Past Perfect Tense (English Language)

Explanation


The Past Perfect Tense represents an action that was completed (finished or "perfected") at some point in the past before something else happened. This tense is formed using the past tense form of "to have" (had) along with the past participle of the verb in either regular or irregular form.

E.g.:

  • I had studied for 3 hours before the exam time.

  • Jane had walked 2 miles before dinner time.

All grammar rules for forming the Past Perfect tense


While making the Past Perfect Tense, we contract the subject (the person or thing that had done the action) and put had in the sentence

  • I had > I’d –

e.g.: After I’d used the book, I thanked my friend.

  • He had > He’d / She has > She’d / It has > It’d – It’d

e.g.: It’d happened so quickly, I didn’t notice.

  • We had > we’d / You have > You’d /They are > They’d –

e.g.: We’d just gotten home when we heard the noise in the park





Sentence patterns for Past Perfect Tense (affirmative, negative, interrogative)


The Past Perfect tense in the English language has 2 parts which are-

  • The past tense of the verb to have (had)

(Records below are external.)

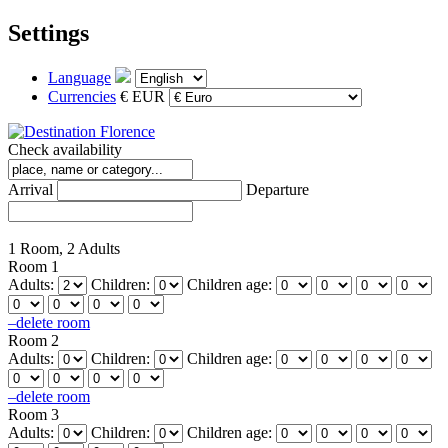
Settings
Language
Currencies
€ EUR
Check availability
Arrival
Departure
1 Room, 2 Adults
Room 1
Adults:
Children:
Children age:
–
delete room
Room 2
Adults:
Children:
Children age:
–
delete room
Room 3
Adults:
Children:
Children age:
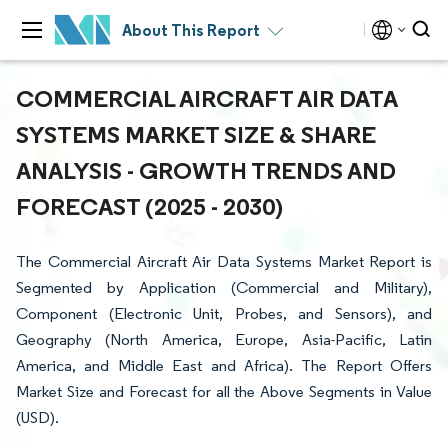
About This Report
COMMERCIAL AIRCRAFT AIR DATA
SYSTEMS MARKET SIZE & SHARE
ANALYSIS - GROWTH TRENDS AND
FORECAST (2025 - 2030)
The Commercial Aircraft Air Data Systems Market Report is
Segmented by Application (Commercial and Military),
Component (Electronic Unit, Probes, and Sensors), and
Geography (North America, Europe, Asia-Pacific, Latin
America, and Middle East and Africa). The Report Offers
Market Size and Forecast for all the Above Segments in Value
(USD).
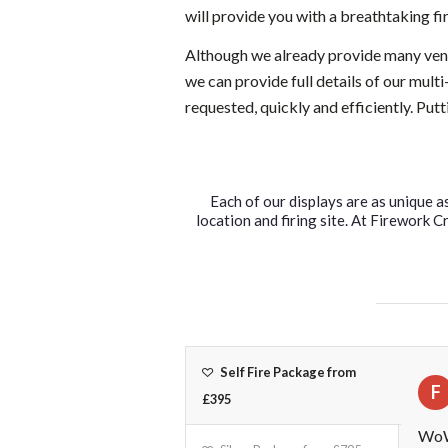
will provide you with a breathtaking f
Although we already provide many venu
we can provide full details of our mult
requested, quickly and efficiently. Put
Each of our displays are as unique a
location and firing site. At Firework 
Self Fire Package from
F
£395
WoW 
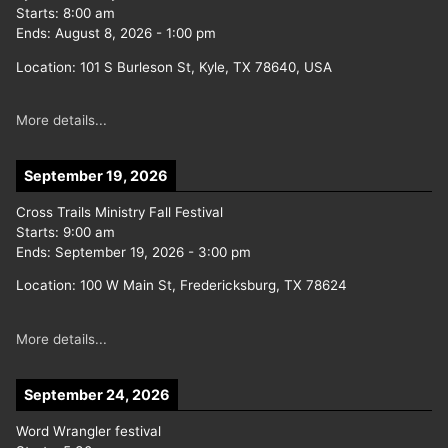
Starts:
8:00 am
Ends:
August 8, 2026
-
1:00 pm
Location:
101 S Burleson St, Kyle, TX 78640, USA
More details...
September 19, 2026
Cross Trails Ministry Fall Festival
Starts:
9:00 am
Ends:
September 19, 2026
-
3:00 pm
Location:
100 W Main St, Fredericksburg, TX 78624
More details...
September 24, 2026
Word Wrangler festival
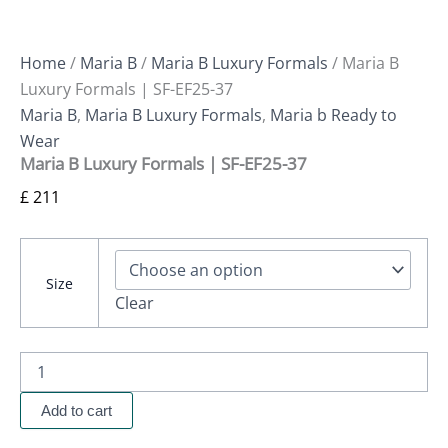
Home
/
Maria B
/
Maria B Luxury Formals
/ Maria B
Luxury Formals | SF-EF25-37
Maria B
,
Maria B Luxury Formals
,
Maria b Ready to
Wear
Maria B Luxury Formals | SF-EF25-37
£
211
Size
Clear
Add to cart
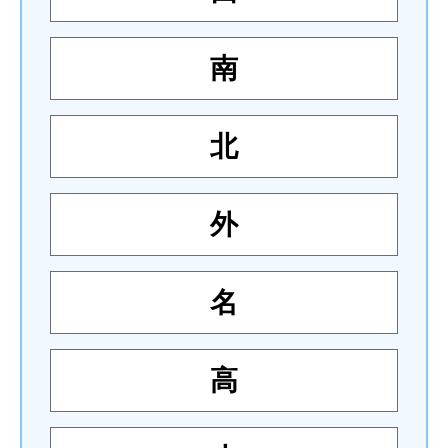
南
北
外
名
高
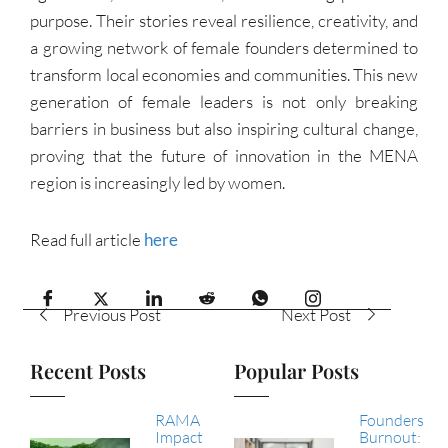
purpose. Their stories reveal resilience, creativity, and
a growing network of female founders determined to
transform local economies and communities. This new
generation of female leaders is not only breaking
barriers in business but also inspiring cultural change,
proving that the future of innovation in the MENA
region is increasingly led by women.
Read full article
here
Previous Post
Next Post
Recent Posts
Popular Posts
RAMA
Founders
Impact
Burnout:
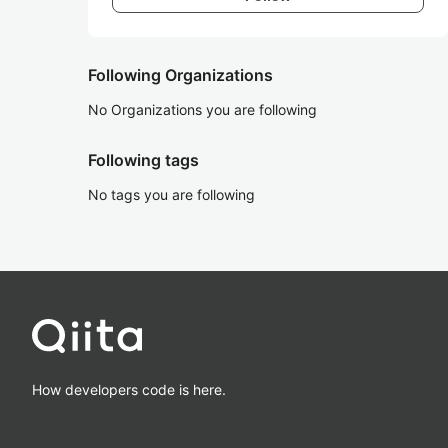
Following Organizations
No Organizations you are following
Following tags
No tags you are following
How developers code is here.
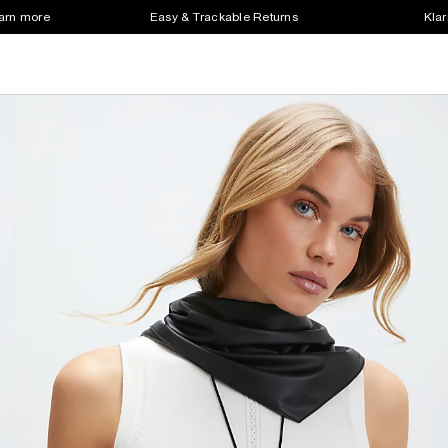
earn more
Easy & Trackable Returns
Klar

  • The past participle of the main verb

Subject + had + past participle

e.g.: They had started playing before I reach


Affirmative Sentences

Subject + had + past participle

e.g.: She had given the book

Negative sentences

Subject+ hadn’t+ past participle

e.g.: She hadn’t asked the question

Interrogative Sentence

Had + Subject + past participle

e.g.: Had they arrived?


All situations the Past Perfect Tense is used in


a) It is used for completed action that something occurred before another action in the past. The tense can also show that something happened before a specific time in the past.

E.g.:

  • I did not have any money because I had lost my wallet.

  • Jimmy had never been to a movie before last night.

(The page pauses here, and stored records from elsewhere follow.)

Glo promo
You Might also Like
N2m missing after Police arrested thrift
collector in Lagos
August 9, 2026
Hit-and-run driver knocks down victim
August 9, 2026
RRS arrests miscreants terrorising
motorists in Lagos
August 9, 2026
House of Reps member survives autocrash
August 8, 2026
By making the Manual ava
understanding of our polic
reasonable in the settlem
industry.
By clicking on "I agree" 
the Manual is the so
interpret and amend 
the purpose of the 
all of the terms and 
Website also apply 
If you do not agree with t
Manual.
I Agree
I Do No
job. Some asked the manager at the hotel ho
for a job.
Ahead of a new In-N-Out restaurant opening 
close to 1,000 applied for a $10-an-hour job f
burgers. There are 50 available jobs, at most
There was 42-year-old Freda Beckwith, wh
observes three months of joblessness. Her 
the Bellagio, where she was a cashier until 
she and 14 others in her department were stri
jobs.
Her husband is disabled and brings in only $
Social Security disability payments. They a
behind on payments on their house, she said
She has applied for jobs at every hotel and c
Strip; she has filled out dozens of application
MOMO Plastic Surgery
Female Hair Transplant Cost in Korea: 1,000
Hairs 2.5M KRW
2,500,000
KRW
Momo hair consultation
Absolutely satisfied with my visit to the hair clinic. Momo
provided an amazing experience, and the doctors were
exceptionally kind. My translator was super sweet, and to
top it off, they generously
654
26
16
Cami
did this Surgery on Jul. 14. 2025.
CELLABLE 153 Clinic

b) It is used to represent the duration before something in the Past. It means that something started in the past and continued up until another action in the past.

E.g.:

c) It is used in the reported speech to indicate other people’s thoughts or words

e.g.:

  • Mira told me that she had finished, but I knew she had not.

  • I thought I had repaid him, but I was wrong

d) It is used in if (conditional) sentences to represent unreal or hypothetical situations

e.g.:

  • I wish I had studied for my exams.

  • If I had known that you are coming, I would have met you.